_Given information_:

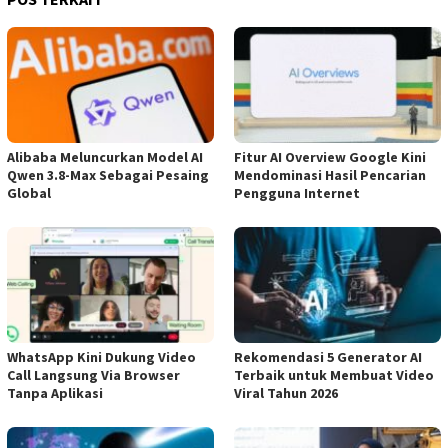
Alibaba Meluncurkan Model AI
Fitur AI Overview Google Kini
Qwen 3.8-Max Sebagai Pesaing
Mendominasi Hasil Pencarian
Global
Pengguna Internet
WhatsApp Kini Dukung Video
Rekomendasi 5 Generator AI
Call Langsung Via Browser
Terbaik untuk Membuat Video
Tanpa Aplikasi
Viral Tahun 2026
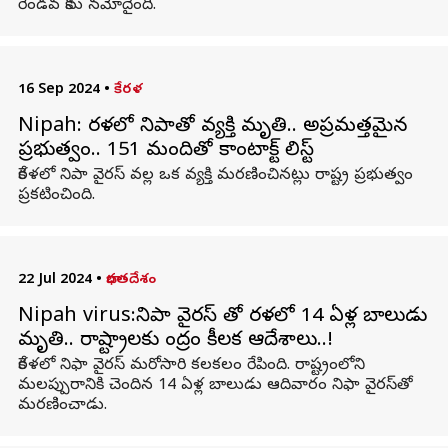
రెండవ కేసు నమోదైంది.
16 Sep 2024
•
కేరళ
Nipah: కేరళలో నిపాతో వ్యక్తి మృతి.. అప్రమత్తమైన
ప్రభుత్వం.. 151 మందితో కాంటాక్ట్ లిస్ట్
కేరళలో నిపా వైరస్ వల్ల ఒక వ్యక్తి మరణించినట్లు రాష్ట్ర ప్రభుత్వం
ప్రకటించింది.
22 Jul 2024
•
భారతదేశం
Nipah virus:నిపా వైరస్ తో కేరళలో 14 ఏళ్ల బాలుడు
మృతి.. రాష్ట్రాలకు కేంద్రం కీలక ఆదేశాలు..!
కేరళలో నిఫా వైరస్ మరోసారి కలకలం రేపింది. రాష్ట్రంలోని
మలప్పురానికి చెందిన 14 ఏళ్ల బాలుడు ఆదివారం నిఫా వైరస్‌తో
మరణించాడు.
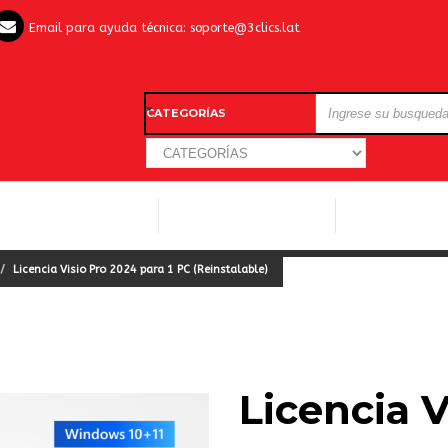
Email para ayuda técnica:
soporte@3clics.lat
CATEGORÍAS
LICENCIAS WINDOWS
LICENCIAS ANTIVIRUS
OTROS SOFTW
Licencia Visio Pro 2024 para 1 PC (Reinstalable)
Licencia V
* * *
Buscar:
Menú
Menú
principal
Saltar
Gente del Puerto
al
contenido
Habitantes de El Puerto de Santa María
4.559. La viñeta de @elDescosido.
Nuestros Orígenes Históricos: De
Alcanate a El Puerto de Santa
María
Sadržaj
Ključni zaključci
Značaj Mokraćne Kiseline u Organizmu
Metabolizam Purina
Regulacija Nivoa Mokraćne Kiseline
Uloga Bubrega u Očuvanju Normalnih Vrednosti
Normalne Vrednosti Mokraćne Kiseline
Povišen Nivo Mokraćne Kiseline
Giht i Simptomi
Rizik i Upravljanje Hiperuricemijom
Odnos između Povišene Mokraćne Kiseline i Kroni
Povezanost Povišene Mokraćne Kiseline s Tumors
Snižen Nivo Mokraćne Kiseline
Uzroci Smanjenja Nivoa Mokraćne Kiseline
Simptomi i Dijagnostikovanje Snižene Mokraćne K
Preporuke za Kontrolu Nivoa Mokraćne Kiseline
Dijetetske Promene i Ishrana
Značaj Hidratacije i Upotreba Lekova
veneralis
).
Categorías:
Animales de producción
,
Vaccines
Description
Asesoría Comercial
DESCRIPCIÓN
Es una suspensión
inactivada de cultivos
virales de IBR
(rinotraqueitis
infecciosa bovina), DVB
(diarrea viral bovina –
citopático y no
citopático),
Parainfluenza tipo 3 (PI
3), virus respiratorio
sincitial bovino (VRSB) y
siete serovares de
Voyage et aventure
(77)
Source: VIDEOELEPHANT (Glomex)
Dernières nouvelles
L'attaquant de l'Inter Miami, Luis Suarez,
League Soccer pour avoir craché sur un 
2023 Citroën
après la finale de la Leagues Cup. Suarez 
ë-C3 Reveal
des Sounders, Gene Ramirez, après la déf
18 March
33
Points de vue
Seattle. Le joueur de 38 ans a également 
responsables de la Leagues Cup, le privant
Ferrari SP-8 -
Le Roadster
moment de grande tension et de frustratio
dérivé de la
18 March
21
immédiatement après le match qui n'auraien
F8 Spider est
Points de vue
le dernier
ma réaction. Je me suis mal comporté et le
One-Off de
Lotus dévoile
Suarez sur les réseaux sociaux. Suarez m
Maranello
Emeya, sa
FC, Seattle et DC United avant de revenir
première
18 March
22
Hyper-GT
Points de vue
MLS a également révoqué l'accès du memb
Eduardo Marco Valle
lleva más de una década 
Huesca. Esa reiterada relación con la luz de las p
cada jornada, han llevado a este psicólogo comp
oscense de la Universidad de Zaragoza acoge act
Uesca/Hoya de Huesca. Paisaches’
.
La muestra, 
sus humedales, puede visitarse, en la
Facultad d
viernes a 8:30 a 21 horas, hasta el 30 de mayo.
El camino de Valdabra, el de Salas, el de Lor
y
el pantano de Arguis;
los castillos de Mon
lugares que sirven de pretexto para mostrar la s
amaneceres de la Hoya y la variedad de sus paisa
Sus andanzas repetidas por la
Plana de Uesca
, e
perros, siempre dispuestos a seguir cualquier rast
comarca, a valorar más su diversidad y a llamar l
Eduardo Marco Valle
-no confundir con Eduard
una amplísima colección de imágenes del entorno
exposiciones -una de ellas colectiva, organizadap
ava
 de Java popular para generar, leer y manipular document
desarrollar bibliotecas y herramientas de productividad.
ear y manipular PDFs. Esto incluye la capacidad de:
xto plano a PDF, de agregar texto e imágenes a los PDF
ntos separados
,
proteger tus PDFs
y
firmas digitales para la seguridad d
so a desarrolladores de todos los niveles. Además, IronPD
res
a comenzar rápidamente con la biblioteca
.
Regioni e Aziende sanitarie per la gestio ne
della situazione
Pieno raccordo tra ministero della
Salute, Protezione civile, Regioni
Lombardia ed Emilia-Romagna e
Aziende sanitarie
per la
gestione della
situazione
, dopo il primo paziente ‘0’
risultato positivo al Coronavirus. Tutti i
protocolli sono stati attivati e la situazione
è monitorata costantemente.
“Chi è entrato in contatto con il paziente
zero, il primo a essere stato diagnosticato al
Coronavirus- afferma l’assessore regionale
==
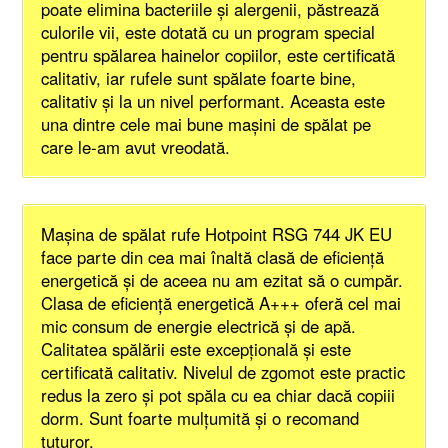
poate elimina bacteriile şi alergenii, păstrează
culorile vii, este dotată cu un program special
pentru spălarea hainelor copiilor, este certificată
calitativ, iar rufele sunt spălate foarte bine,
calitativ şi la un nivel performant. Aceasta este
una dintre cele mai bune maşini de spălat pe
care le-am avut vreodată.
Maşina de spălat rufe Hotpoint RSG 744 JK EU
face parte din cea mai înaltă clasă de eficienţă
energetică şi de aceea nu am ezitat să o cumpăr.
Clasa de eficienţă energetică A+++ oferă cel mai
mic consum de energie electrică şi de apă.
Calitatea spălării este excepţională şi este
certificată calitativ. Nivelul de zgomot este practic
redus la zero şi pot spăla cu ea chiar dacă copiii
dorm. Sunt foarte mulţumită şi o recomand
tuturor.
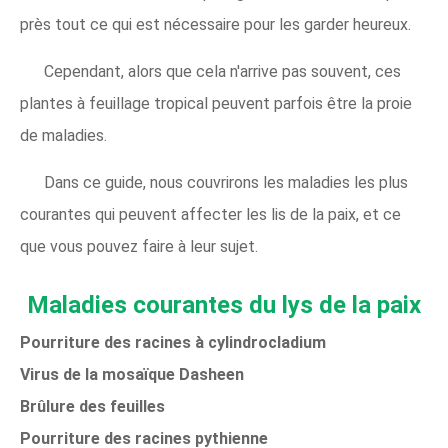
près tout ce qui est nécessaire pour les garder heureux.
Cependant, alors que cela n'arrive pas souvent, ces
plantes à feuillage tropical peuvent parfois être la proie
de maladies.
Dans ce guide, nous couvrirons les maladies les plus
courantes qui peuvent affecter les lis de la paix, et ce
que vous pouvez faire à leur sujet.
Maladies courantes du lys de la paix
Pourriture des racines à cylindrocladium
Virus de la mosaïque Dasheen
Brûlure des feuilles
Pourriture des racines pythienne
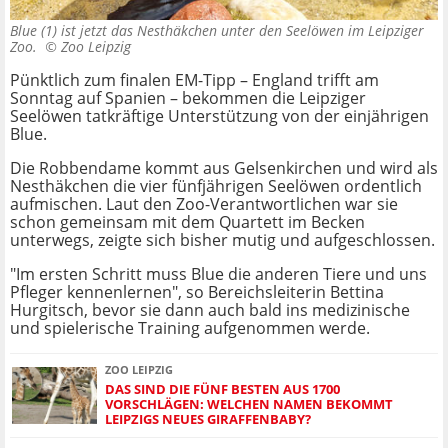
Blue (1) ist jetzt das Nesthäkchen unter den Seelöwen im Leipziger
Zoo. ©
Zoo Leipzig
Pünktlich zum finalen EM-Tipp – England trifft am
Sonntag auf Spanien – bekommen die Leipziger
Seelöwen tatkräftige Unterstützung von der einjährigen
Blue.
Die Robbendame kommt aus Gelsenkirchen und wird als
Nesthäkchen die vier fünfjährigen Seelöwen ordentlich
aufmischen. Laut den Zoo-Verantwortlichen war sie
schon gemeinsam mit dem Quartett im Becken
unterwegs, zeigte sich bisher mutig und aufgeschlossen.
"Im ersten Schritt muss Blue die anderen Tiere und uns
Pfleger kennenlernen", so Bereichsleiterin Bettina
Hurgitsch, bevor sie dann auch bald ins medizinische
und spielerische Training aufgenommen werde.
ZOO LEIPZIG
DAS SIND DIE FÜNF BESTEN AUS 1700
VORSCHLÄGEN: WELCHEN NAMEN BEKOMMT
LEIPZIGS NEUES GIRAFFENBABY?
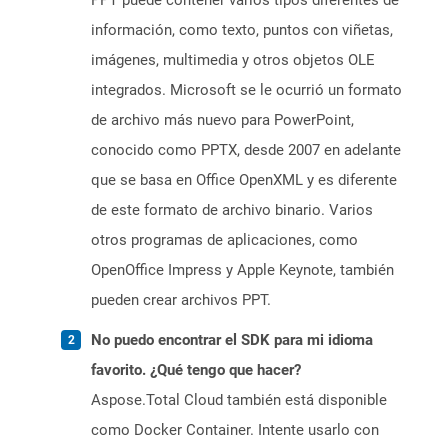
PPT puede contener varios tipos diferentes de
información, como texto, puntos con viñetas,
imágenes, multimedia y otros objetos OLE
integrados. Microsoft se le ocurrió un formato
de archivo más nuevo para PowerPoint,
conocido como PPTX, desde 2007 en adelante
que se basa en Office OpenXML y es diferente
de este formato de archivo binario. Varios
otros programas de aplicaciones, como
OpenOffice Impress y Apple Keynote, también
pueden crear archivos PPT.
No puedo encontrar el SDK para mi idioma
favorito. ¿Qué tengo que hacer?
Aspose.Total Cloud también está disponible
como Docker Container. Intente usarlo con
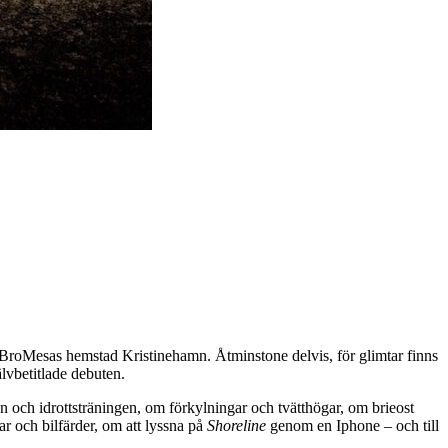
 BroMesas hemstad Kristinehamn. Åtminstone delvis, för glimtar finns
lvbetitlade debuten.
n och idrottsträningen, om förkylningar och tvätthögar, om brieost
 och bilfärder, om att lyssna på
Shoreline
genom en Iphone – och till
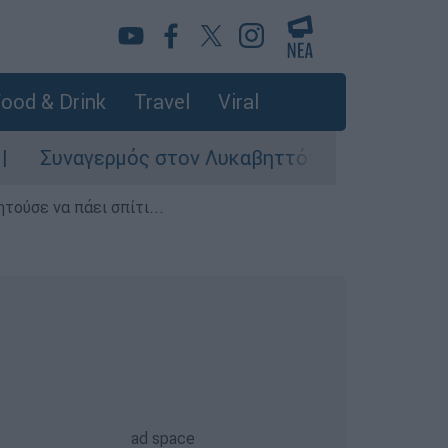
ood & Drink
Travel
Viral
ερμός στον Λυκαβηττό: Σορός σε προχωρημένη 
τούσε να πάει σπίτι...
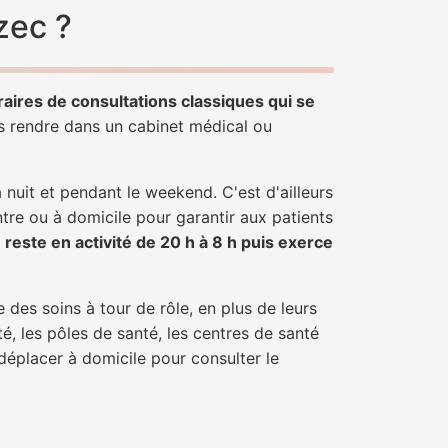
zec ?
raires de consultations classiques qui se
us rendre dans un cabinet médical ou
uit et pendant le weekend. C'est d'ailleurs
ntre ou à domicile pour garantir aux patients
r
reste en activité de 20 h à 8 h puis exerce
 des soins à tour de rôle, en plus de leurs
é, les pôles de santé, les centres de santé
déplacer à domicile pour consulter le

_Try it_: Reproduce exactly the entries above, limited to the lines from the one with "après la finale de la Leagues Cup. Suarez" through the one with "oscense de la", both included.

_Your response_:
après la finale de la Leagues Cup. Suarez 
ë-C3 Reveal
des Sounders, Gene Ramirez, après la déf
18 March
33
Points de vue
Seattle. Le joueur de 38 ans a également 
responsables de la Leagues Cup, le privant
Ferrari SP-8 -
Le Roadster
moment de grande tension et de frustratio
dérivé de la
18 March
21
immédiatement après le match qui n'auraien
F8 Spider est
Points de vue
le dernier
ma réaction. Je me suis mal comporté et le
One-Off de
Lotus dévoile
Suarez sur les réseaux sociaux. Suarez m
Maranello
Emeya, sa
FC, Seattle et DC United avant de revenir
première
18 March
22
Hyper-GT
Points de vue
MLS a également révoqué l'accès du memb
Eduardo Marco Valle
lleva más de una década 
Huesca. Esa reiterada relación con la luz de las p
cada jornada, han llevado a este psicólogo comp
oscense de la Universidad de Zaragoza acoge act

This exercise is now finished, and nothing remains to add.